▶ OBJETIVO 1:
Transcribe el texto sobre el clásico entre Inter y Juventus desde "Jueves 28.10.2021" hasta "el ’38: Giuseppe Meazza.".
▶ OBJETIVO 2:
Continúa el texto sobre el clásico entre Inter y Juventus a partir de su última oración.

▶ TEXTO CITADO:
Jueves 28.10.2021
/Última actualización 18:49
Un clásico es un clásico en cualquier parte del mundo. Pero se vive diferente en países como el nuestro o como Italia. Si bien el principal rival del Inter es el Milan, la Juventus no es un rival más y se lo toma, a este enfrentamiento, como un verdadero “derby”. En la semana se hablaba de un estadio Giuseppe Meazza con capacidad reducida, con un aforo de “sólo” 56.000 espectadores y con espacio para evitar aglomeraciones, tanto adentro como afuera. Nada de esto ocurrió. El interminable estadio que está ubicado en el barrio de San Siro, a unos 15 minutos en tranvía desde la plaza del duomo, donde está la imponente catedral de Milan, lleva el nombre de un histórico jugador de Milan, centrodelantero, que brilló en la selección italiana y fue dos veces campeón del mundo en el ’34 y el ’38: Giuseppe Meazza.
Inaugurado en 1925, tuvo importantes remodelaciones. Una de ellas fue para el Mundial de 1990. Otra más reciente, en el 2008. Los 80.000 espectadores que pueden observar sentados el partido, no se sientan. La gran mayoría lo hace, pero hay una minoría, ubicados detrás de uno de los arcos, que vive el partido de pie, como en la Argentina. Con banderas, con alguien (o algunos) que agitan al resto, sin constancia y sin tanto contagio hacia el resto.

▶ FILAS LISTADAS:
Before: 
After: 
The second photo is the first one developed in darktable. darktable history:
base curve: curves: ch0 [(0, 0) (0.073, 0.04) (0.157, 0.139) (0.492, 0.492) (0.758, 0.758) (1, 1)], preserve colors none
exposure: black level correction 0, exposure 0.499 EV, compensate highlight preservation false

==

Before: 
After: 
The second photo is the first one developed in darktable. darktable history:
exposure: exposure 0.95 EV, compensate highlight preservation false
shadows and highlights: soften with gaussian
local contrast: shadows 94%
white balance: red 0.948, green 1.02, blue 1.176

▶ RESULTADO DEL EJERCICIO 1:
Jueves 28.10.2021
/Última actualización 18:49
Un clásico es un clásico en cualquier parte del mundo. Pero se vive diferente en países como el nuestro o como Italia. Si bien el principal rival del Inter es el Milan, la Juventus no es un rival más y se lo toma, a este enfrentamiento, como un verdadero “derby”. En la semana se hablaba de un estadio Giuseppe Meazza con capacidad reducida, con un aforo de “sólo” 56.000 espectadores y con espacio para evitar aglomeraciones, tanto adentro como afuera. Nada de esto ocurrió. El interminable estadio que está ubicado en el barrio de San Siro, a unos 15 minutos en tranvía desde la plaza del duomo, donde está la imponente catedral de Milan, lleva el nombre de un histórico jugador de Milan, centrodelantero, que brilló en la selección italiana y fue dos veces campeón del mundo en el ’34 y el ’38: Giuseppe Meazza.

▶ RESULTADO DEL EJERCICIO 2:
Inter y Juventus empataron y estuvo bien. Fue un tiempo para cada uno. Flojito lo de Lautaro Martínez en el Inter y desequilibrante el ingreso de Dybala en la “Juve”. Los cambios fortalecieron a un equipo, el visitante, apagado y poco agresivo en el primer tiempo. Y el final llegó con polémica. Un penal que vio el VAR pero no el árbitro. Lo llamaron, fue, observó y en menos de un minuto, rectificó y cobró. Dybala lo convirtió en gol y desde allí arriba, en la última bandeja detrás de ese mismo arco, explotó la hinchada visitante.
Pero el partido no es lo que más importa. Lo que interesa es lo que rodea al partido. Ver un encuentro de fútbol en Italia es como asistir a un gran teatro, pero eso tiene su costo. Las entradas no son accesibles. Por ejemplo, en una ubicación digamos regular, como puede ser la de estar en un córner, hay que desembolsar 130 euros. A valores nuestros, estamos hablando de unos 27 o 28.000 pesos. Si lo comparamos con un sueldo en nuestro país, ir a la cancha a ver un partido de fútbol significaría dejar en ese “programa” dominguero, en algunos casos, la mitad del sueldo o algo poquito menos. En Italia, el sueldo mínimo está en el orden de los 1.200 euros. Nadie gana menos que eso. Sería como pagar, en cada partido, un diez por ciento aproximadamente de lo que se gana. También es caro, pero se puede asegurar con el abono anual, reduciendo bastante el valor. De todos modos, los privilegiados 60 o 70.000 espectadores que desbordaron las limitaciones que en principio se decía que iban a establecerse en el Meazza, seguramente no son los que menos ganan o los que deben conformarse con un sueldo mínimo que convierte en complicada a la vida en Milan, ya que el alquiler de una vivienda no baja de los 800 euros (unos 170 a 180.000 pesos nuestros). A los abonos y a las entradas las compran los cientos de miles que ganan bien, en una ciudad en la que, si hay pobreza, no se nota.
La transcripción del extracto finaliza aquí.